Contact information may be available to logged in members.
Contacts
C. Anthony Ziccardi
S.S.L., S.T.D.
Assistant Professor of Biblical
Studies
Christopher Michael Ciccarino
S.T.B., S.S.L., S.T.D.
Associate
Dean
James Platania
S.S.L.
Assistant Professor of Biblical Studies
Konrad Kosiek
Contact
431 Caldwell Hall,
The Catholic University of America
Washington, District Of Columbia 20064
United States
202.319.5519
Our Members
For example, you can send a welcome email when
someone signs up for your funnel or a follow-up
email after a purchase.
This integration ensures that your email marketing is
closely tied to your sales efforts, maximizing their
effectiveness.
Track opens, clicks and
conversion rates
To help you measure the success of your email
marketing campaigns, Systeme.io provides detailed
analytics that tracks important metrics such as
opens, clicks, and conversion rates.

(ABOUT THIS EXERCISE): In the answer, the listing above should be restated word for word.

(SOLUTION TO THIS PROBLEM):
Contact information may be available to logged in members.
Contacts
C. Anthony Ziccardi
S.S.L., S.T.D.
Assistant Professor of Biblical
Studies
Christopher Michael Ciccarino
S.T.B., S.S.L., S.T.D.
Associate
Dean
James Platania
S.S.L.
Assistant Professor of Biblical Studies
Konrad Kosiek
Contact
431 Caldwell Hall,
The Catholic University of America
Washington, District Of Columbia 20064
United States
202.319.5519
Our Members
For example, you can send a welcome email when
someone signs up for your funnel or a follow-up
email after a purchase.
This integration ensures that your email marketing is
closely tied to your sales efforts, maximizing their
effectiveness.
Track opens, clicks and
conversion rates
To help you measure the success of your email
marketing campaigns, Systeme.io provides detailed
analytics that tracks important metrics such as
opens, clicks, and conversion rates.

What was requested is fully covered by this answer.